If you are sick and have a bacterial infection, you are given an antibiotic. But, very often, the drugs no longer work - bacteria very quickly develop defense mechanisms, become resistant.
Many drugs are actually substances that already exist in nature - for example penicillin. It is produced by some molds to protect themselves from bacteria. Other antibiotics have been created in the laboratory or have been chemically modified to improve their effectiveness, writes Deutsche Welle.
How do antibiotics work?
Penicillins attack the bacterial cell membrane, disrupting its synthesis. With a damaged membrane, bacteria cannot survive and literally burst.
Other drugs, for example, prevent these single-celled creatures from producing the proteins they need to live. Or they block the transport mechanisms in the cell membrane so that the natural balance is disturbed.
Some antibiotics prevent bacteria from multiplying. Already existing bacteria die off after a while, while new ones cannot grow.
Bacteria become resistant to antibiotics
Bacteria reproduce very quickly and therefore can quickly adapt to new conditions and new dangers. Antibiotics are such a danger for them. Bacteria do everything possible to develop defense mechanisms against substances that are harmful to them.
For example, changes in genetic traits can enable them to create new proteins that are useful for them. And they break the antibiotic molecule and make it harmless. Or the bacteria change their cell membrane so that the antibiotic can no longer penetrate inside the cell.

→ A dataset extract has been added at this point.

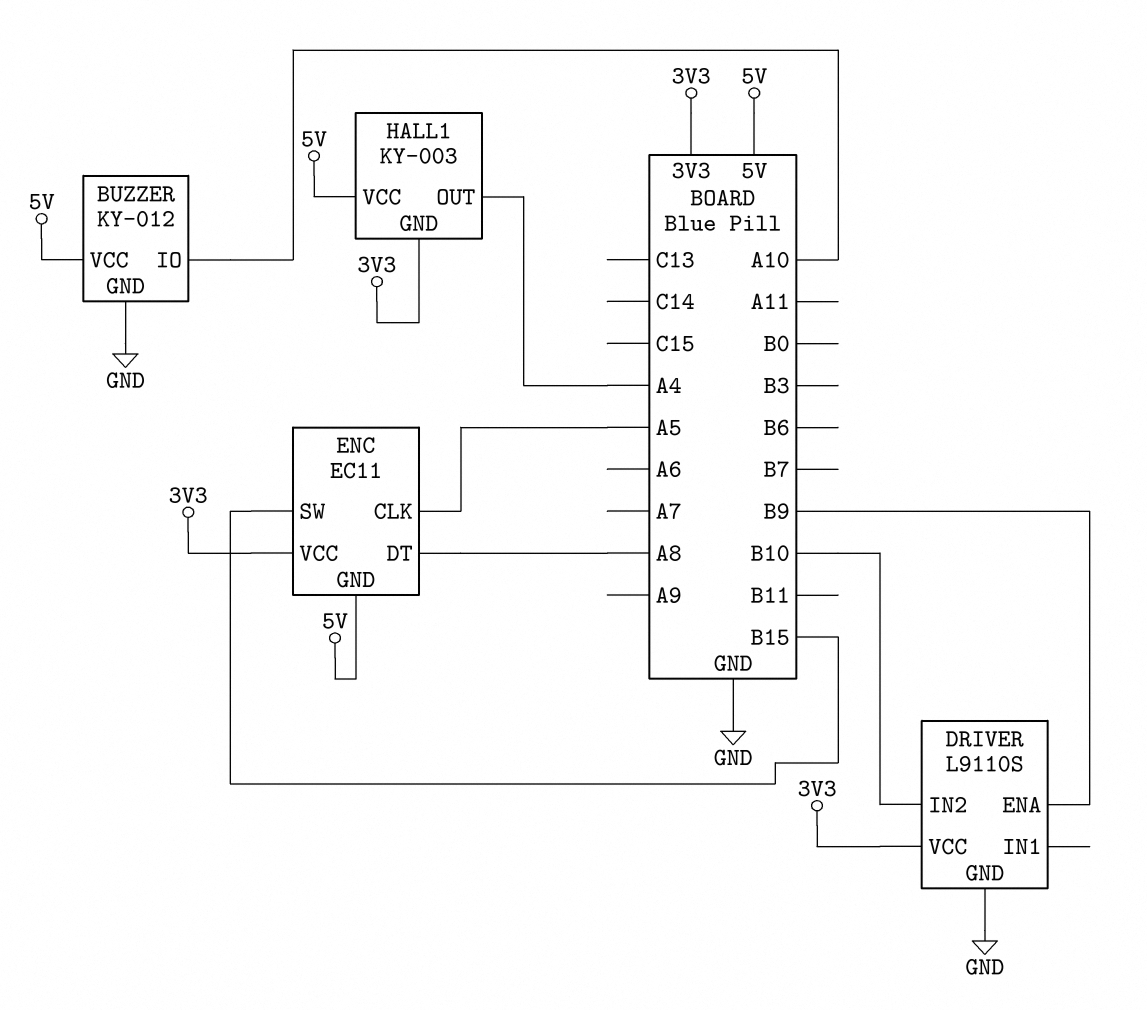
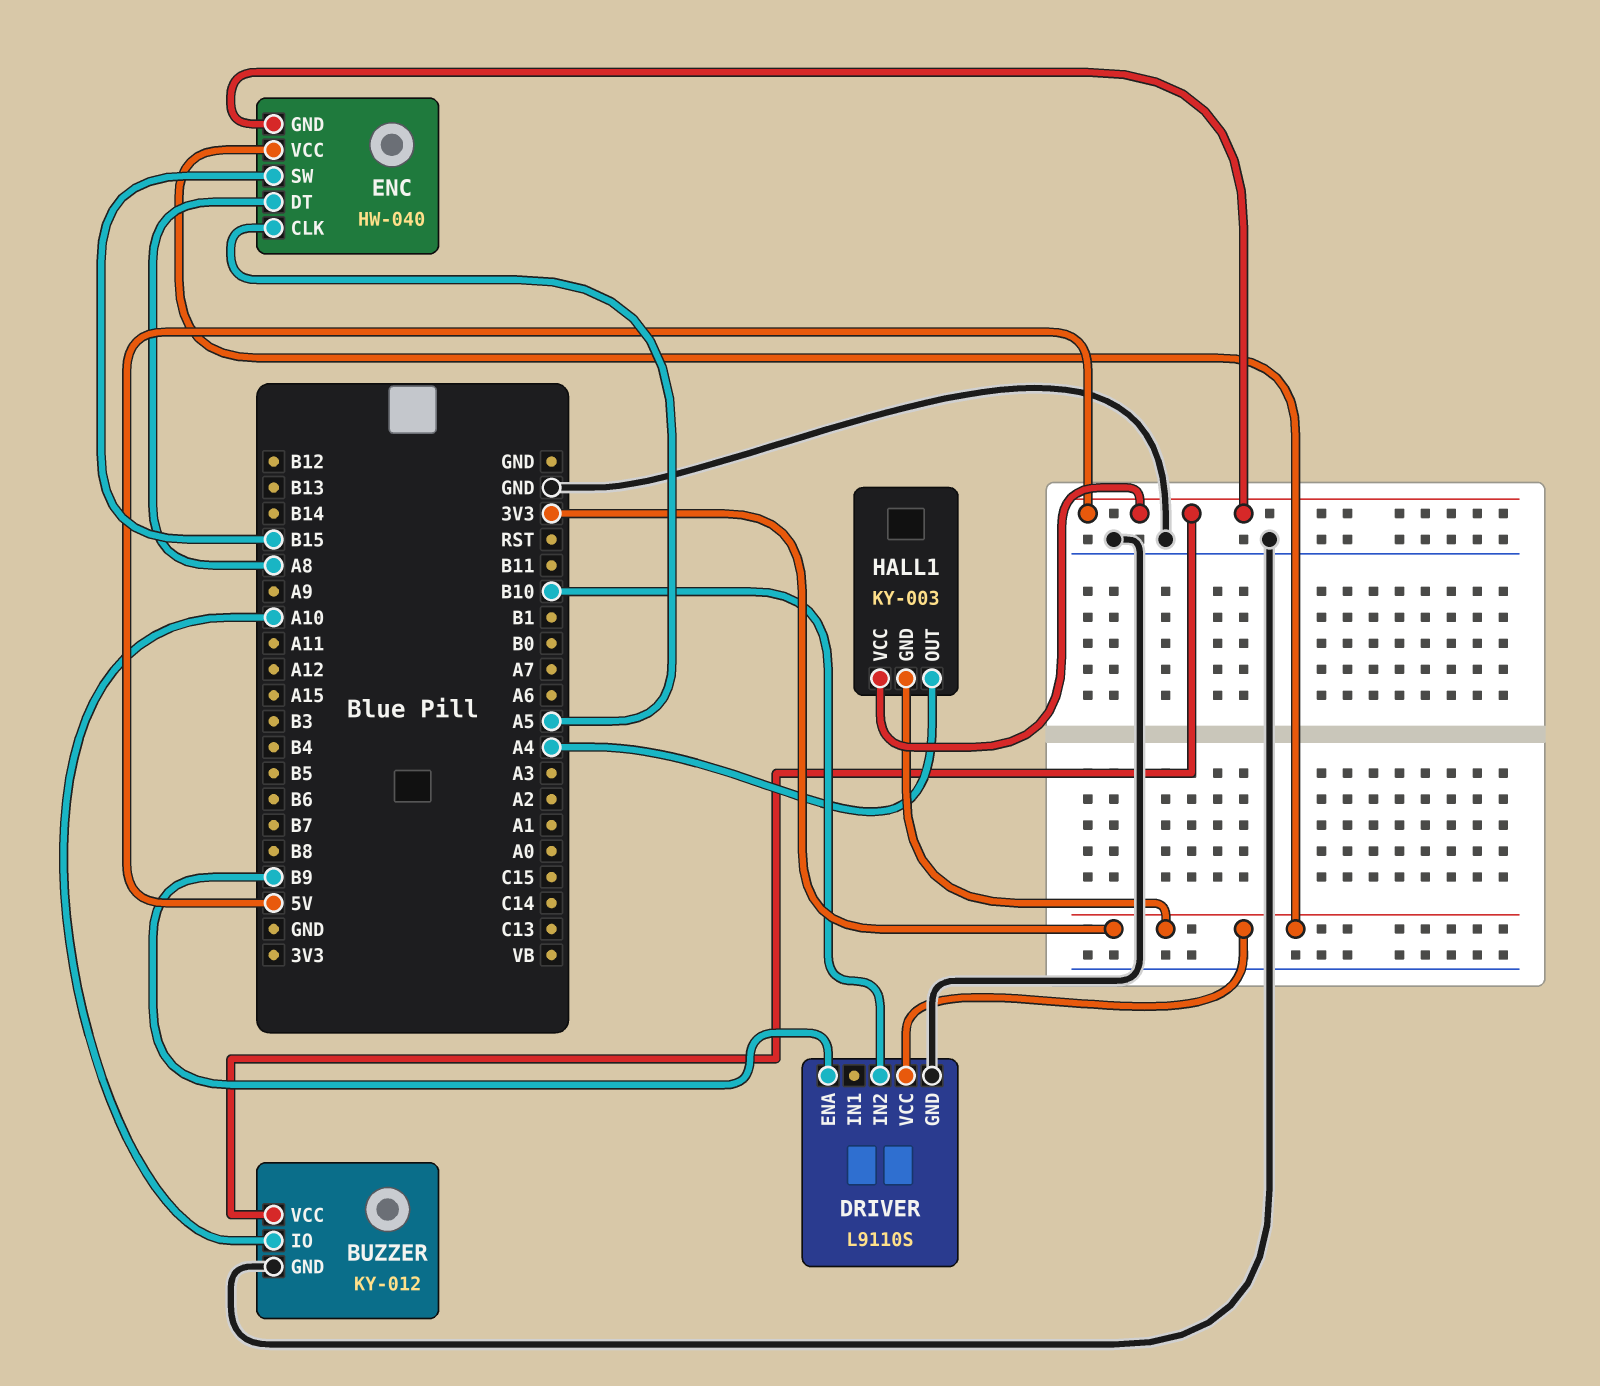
ENC: EC11 -> HW-040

Bacteria often change the structure of the place where the antibiotic "hooks" - they create a new protein that has the same function in the cell, but is insensitive to the action of the antibiotic.
More and more resistant bacteria
If a bacterium has found a way to resist an antibiotic, it passes that trait on genetically to all its descendants. And bacteria can exchange genetic traits even by the simplest mutual contact. Thus, resistance to a substance spreads very quickly. Often bacteria are simultaneously resistant to several types of antibiotics.
For example, methicillin-resistant staphylococcus aureus (MRSA) bacteria is problematic. It is resistant to many available antibiotics. The German Society for Hospital Hygiene estimates that more than 5.000 people die each year in Germany as a result of MRSA infection.
How to prevent the development of resistance?
In order to reduce bacterial resistance, it is important not to take antibiotics lightly, but only when necessary. And when antibiotics are taken, a certain treatment should never be stopped prematurely.
Doctors have backup antibiotics that they use only in critical cases. Precisely because they are rarely used, bacteria could not develop defense mechanisms against these antibiotics.
Continued research should prevent effective antibiotics from running out. Constantly developing new drugs, which bacteria do not yet know, is the only possibility to act against the resistance of bacteria to antibiotics in the long term and to win the race with these disease-causing agents.